As India’s demographics grow younger, the issue of sustainable employment raises its ugly head. This coupled with the volatile economic growth that the country is currently going through, springs up a challenge for the industry. At the recently held sixth HR summit, experts from the corporate world gathered on a common platform to discuss—creation of productive jobs and the sectors that need to be developed in order to leverage and create ample opportunities. Industry experts put their money on a number of alternatives that will help generate a decent livelihood for the youth. Of the country’s approximately 500 million workforce, 14 per cent is in the formal economy and 86 per cent is in the unorganised sector. However, this 86 per cent is not well-trained or recognised in the job market, say experts.
Dharmakirti Joshi, chief economist, CRISIL Ltd, who spoke at the summit, said, “Thanks to the stereotypical perceptions towards certain jobs, a vast amount of skilled labour is caught in the wrong job resulting in high attrition rate.” He further suggested that blue collar jobs like that of a plumber and electrician actually get paid more as compared to the good jobs where the remuneration was not necessarily high at all levels.
Referring to the obsession of sticking firmly with the organised sector, K Ramkumar, executive director, ICICI Bank Ltd opined that “a one-sided approach would not help”. The key according to him, and all other panellists, lay in “making the jobs in the unorganised sector attractive and free of stereotypes, so that graduates would opt for them.”
Emphasising the benefit of entrepreneurship Ramkumar suggested that proper training and mentoring could create self-employed professionals. He also criticised corporate for hiring graduates at poor salaries and “taking them for granted”.
Most of the panellists confessed to ignoring the Apprenticeship Act 1961. “Almost 90 per cent of the companies don’t opt for engaging apprentices although it is a key step in training manpower for the industry,” commented Ramkumar.
Coordinator of the discussion, Anil Sachdev, founder, School of Inspired Leadership (SOIL), said, “Statistics bring to light a harsh reality. A surplus human resource needs to be tapped effectively.

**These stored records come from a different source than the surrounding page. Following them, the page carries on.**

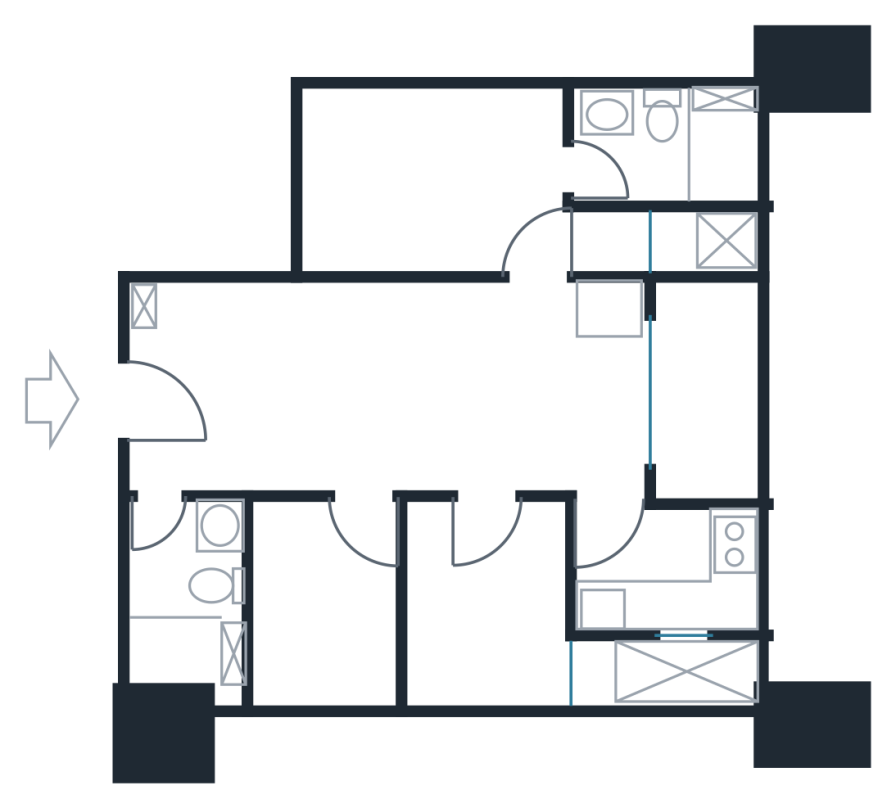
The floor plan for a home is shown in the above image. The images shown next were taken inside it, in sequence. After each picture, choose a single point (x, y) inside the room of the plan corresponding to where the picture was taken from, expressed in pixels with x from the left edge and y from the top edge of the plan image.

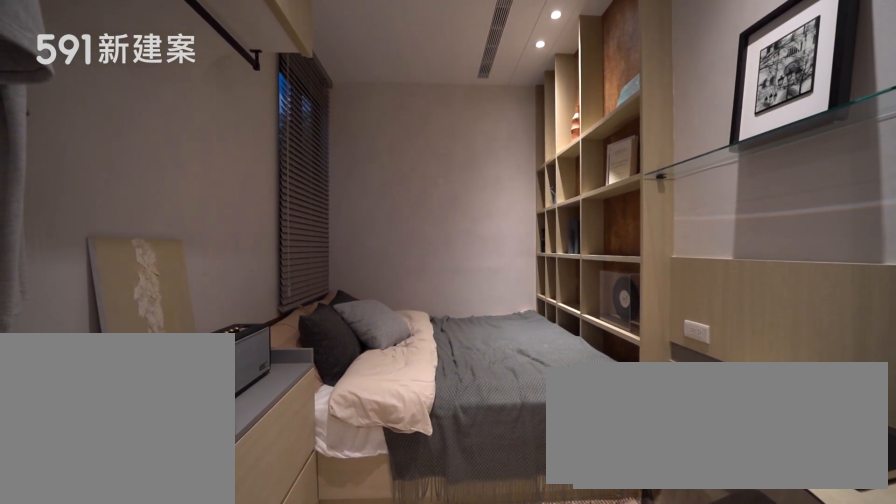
(484, 609)
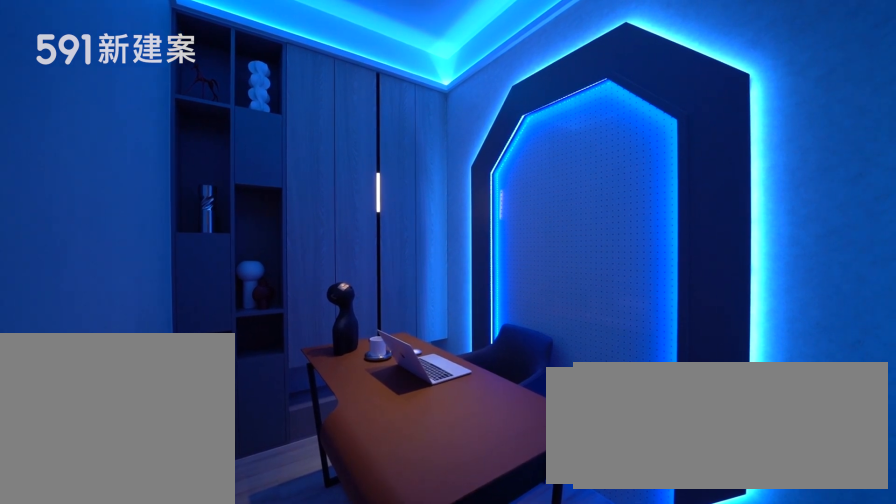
(320, 603)
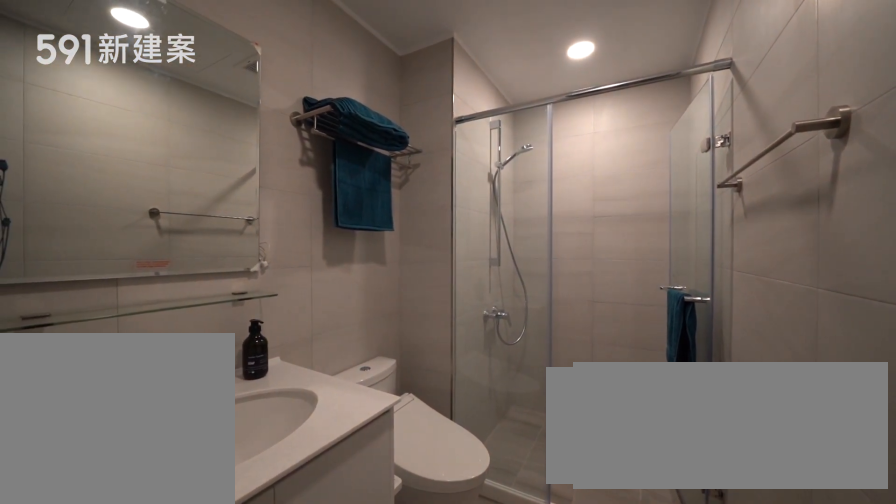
(186, 588)
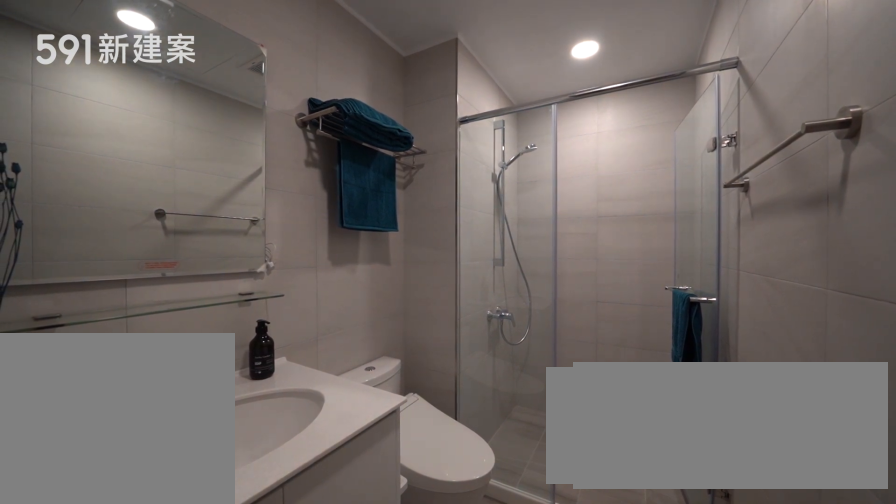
(186, 588)
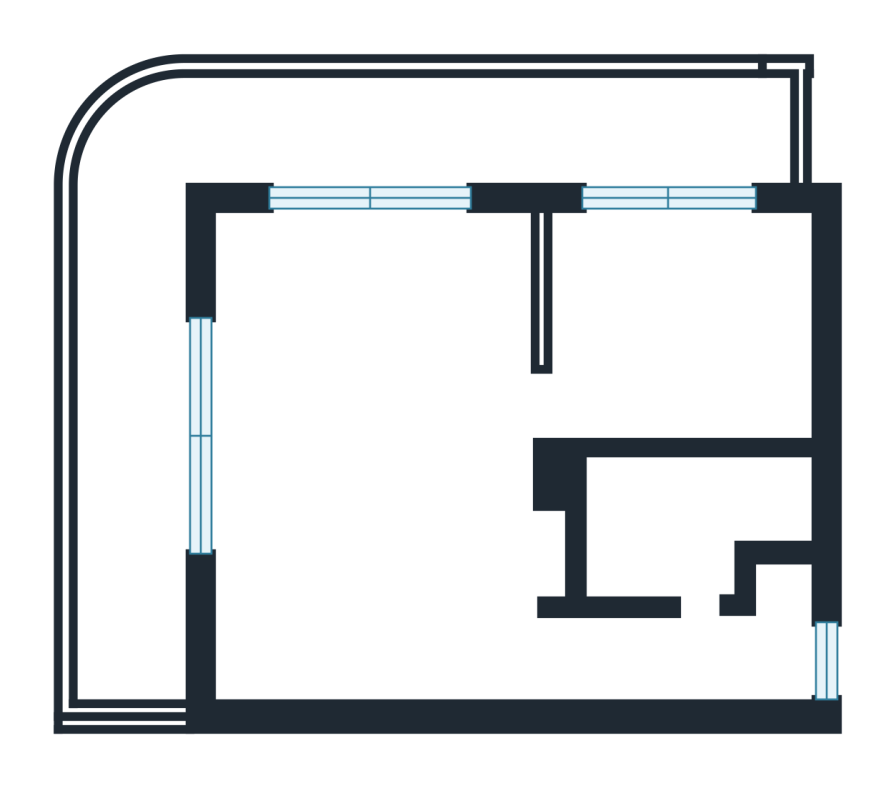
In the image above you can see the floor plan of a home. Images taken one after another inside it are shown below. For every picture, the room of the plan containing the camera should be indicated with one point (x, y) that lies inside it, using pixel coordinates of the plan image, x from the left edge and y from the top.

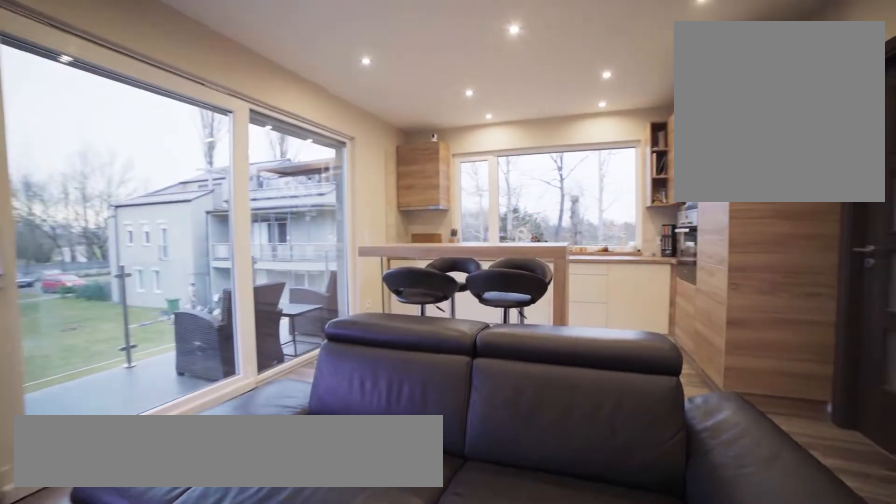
(379, 477)
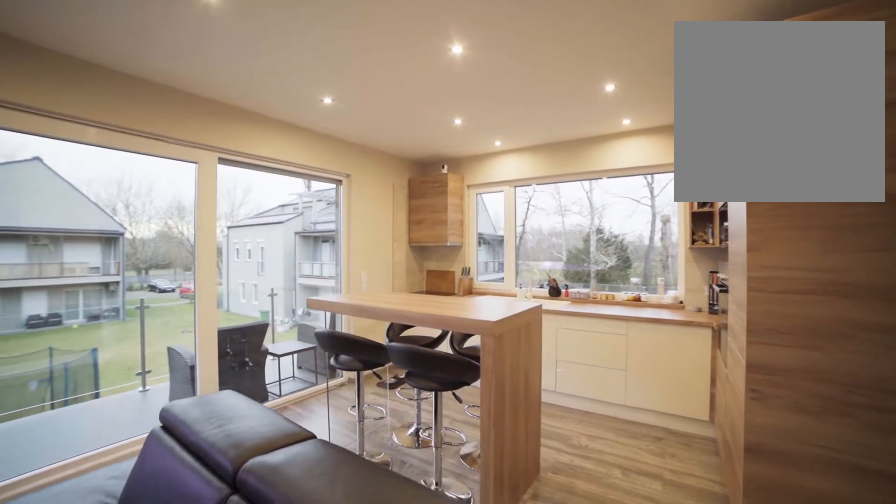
(381, 478)
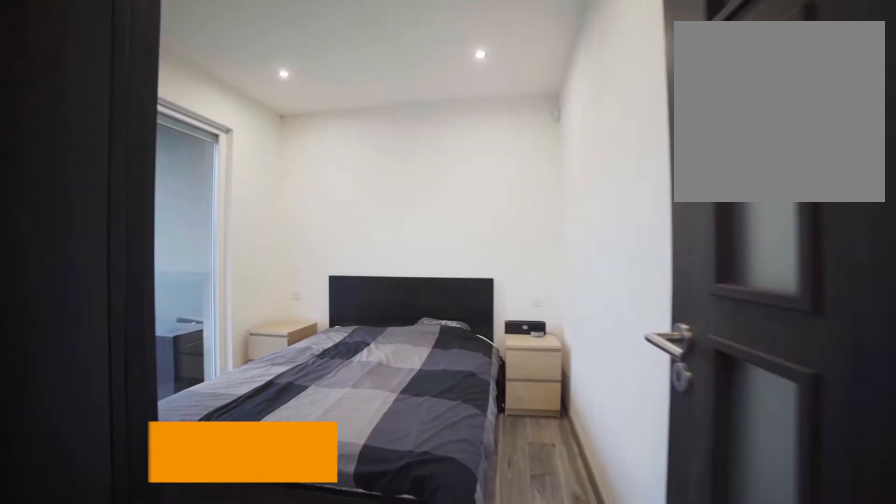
(693, 335)
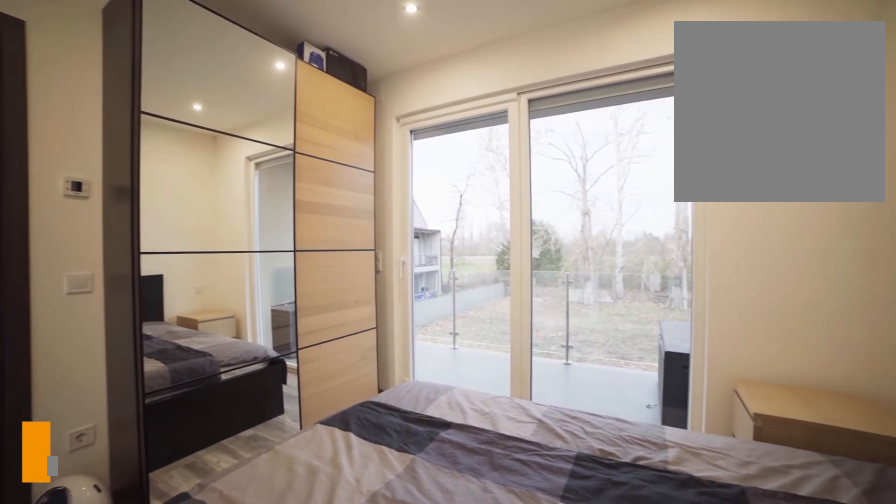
(693, 335)
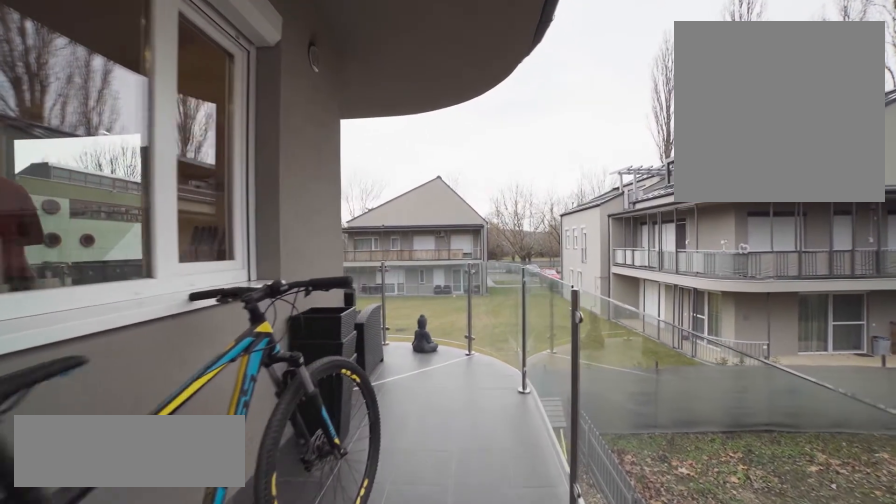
(372, 122)
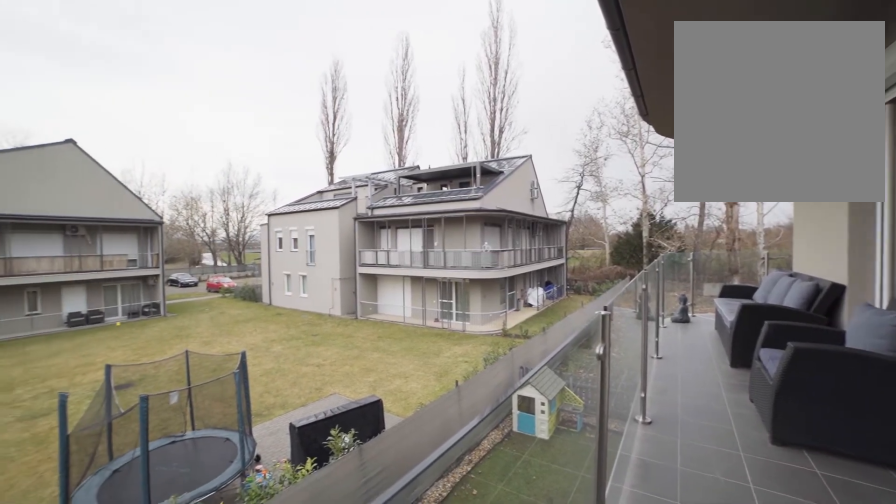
(137, 443)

Corporate must wake up and ask the question—what can we do to tap the surplus manpower? And who is going to solve this problem?”
While agreeing that employing 10 million every year was an enormous task, NIIT chairman Rajendra Pawar said he would treat this as an opportunity. Sectors like textile and food processing had the potential of giving more sustainable employment since they used renewable resources, he said. Leo Puri, managing director, UTI Asset Management Company Ltd, agreed with Pawar. He said, “There is a limit to the number of jobs that IT, finance and retail can create.
These sectors enjoyed their boom time, but the bubble will not last for a long.” In order to employ the vast workforce, a diversified outlook is required. “India is still a pariah when it comes to the manufacturing sector. With its capacity to create 40 to 50 per cent of jobs, the sector can be a catalyst to create employment,” said Puri. Ramkumar presented a global view on the problem of tackling surplus manpower. “Even developed countries of the world have not been able to create 10 million jobs.
This is true of even China—the go getter,” he said. Pawar summed the issue of handling manpower surplus with an analogy used by Nicholas Negroponte, author of the best seller “Being Digital” in connection with Massachusetts Institute of Technology’s Centre of Bits and Atoms. Unlimited in nature, Bits is a product of the human mind, unlike an atom, which is a natural entity and is limited. “In a post industrial era, we need to use the human mind to create Bits. The economy of Bits will be an economy of abundance,” he signed off.
Food for Thought
- Investment policies in different sectors must be revisited with a focus on creating jobs
- Encourage entrepreneurship in areas in which the capital expenditure is low, for example Handicrafts, toy making and other
- Encourage graduates to take up teaching as a profession. This will also help to fill in the demand for primary teachers in the country
- Focus not only on graduates but also on skilled class 10 and 12 drop-outs, who can be instrumental in driving the workplace
- Why focus only on English-speaking employees? India being a diverse country people with regional language skills should not be marginalised from the workforce.